▸ **Activity**
Would you please repeat exactly the lines from the one containing "(496, 333) none" to the end of the records, both included, and leave out the rest?

▸ **Data in this exercise**
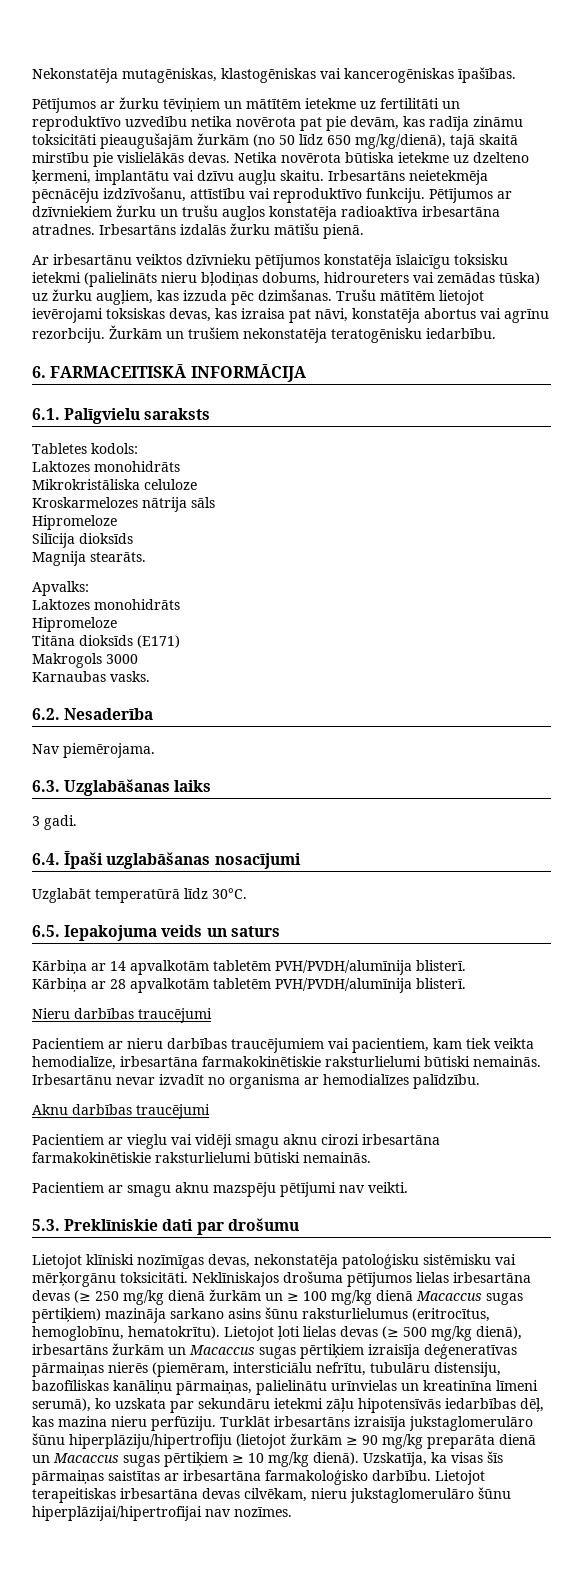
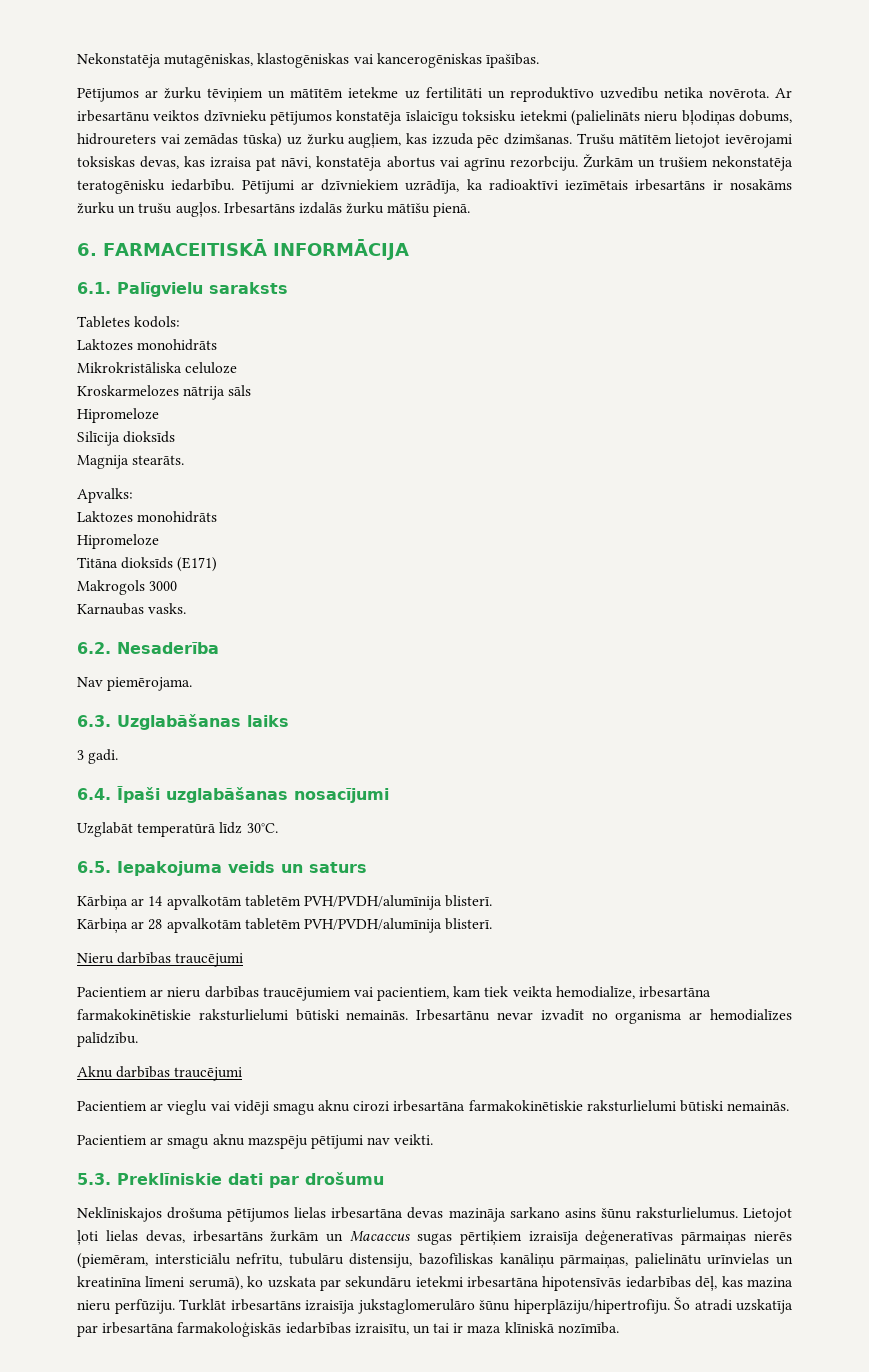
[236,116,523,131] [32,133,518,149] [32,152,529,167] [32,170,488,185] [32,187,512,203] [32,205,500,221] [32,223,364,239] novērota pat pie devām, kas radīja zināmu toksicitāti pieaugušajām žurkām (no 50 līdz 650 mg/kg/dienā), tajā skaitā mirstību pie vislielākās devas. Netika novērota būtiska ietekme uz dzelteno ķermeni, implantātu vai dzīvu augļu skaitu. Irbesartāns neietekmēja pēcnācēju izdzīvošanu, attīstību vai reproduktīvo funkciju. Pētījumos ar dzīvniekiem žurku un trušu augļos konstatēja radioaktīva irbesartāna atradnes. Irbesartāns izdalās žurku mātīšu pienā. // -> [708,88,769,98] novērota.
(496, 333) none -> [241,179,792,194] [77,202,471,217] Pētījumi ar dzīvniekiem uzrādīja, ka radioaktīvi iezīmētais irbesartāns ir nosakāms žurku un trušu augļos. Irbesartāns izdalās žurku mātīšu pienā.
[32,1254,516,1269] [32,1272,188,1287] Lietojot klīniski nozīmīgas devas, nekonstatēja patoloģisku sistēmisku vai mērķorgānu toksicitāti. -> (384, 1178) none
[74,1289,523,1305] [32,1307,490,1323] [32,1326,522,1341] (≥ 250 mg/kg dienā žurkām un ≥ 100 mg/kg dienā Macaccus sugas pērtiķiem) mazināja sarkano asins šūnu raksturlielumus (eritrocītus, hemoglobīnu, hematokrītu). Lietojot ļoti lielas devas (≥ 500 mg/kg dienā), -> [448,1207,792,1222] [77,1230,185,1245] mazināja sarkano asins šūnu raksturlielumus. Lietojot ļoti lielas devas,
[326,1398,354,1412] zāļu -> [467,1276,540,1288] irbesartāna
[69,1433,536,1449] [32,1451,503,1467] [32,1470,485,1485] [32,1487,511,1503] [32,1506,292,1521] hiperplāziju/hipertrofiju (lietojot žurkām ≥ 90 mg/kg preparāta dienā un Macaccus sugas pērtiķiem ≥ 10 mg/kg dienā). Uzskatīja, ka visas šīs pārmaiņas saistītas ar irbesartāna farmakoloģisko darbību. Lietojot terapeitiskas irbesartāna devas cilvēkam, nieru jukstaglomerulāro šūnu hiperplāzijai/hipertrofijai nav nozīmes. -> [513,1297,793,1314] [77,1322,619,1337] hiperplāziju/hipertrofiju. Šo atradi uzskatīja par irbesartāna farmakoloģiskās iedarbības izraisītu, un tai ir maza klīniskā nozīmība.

▸ **Exercise output**
(496, 333) none -> [241,179,792,194] [77,202,471,217] Pētījumi ar dzīvniekiem uzrādīja, ka radioaktīvi iezīmētais irbesartāns ir nosakāms žurku un trušu augļos. Irbesartāns izdalās žurku mātīšu pienā.
[32,1254,516,1269] [32,1272,188,1287] Lietojot klīniski nozīmīgas devas, nekonstatēja patoloģisku sistēmisku vai mērķorgānu toksicitāti. -> (384, 1178) none
[74,1289,523,1305] [32,1307,490,1323] [32,1326,522,1341] (≥ 250 mg/kg dienā žurkām un ≥ 100 mg/kg dienā Macaccus sugas pērtiķiem) mazināja sarkano asins šūnu raksturlielumus (eritrocītus, hemoglobīnu, hematokrītu). Lietojot ļoti lielas devas (≥ 500 mg/kg dienā), -> [448,1207,792,1222] [77,1230,185,1245] mazināja sarkano asins šūnu raksturlielumus. Lietojot ļoti lielas devas,
[326,1398,354,1412] zāļu -> [467,1276,540,1288] irbesartāna
[69,1433,536,1449] [32,1451,503,1467] [32,1470,485,1485] [32,1487,511,1503] [32,1506,292,1521] hiperplāziju/hipertrofiju (lietojot žurkām ≥ 90 mg/kg preparāta dienā un Macaccus sugas pērtiķiem ≥ 10 mg/kg dienā). Uzskatīja, ka visas šīs pārmaiņas saistītas ar irbesartāna farmakoloģisko darbību. Lietojot terapeitiskas irbesartāna devas cilvēkam, nieru jukstaglomerulāro šūnu hiperplāzijai/hipertrofijai nav nozīmes. -> [513,1297,793,1314] [77,1322,619,1337] hiperplāziju/hipertrofiju. Šo atradi uzskatīja par irbesartāna farmakoloģiskās iedarbības izraisītu, un tai ir maza klīniskā nozīmība.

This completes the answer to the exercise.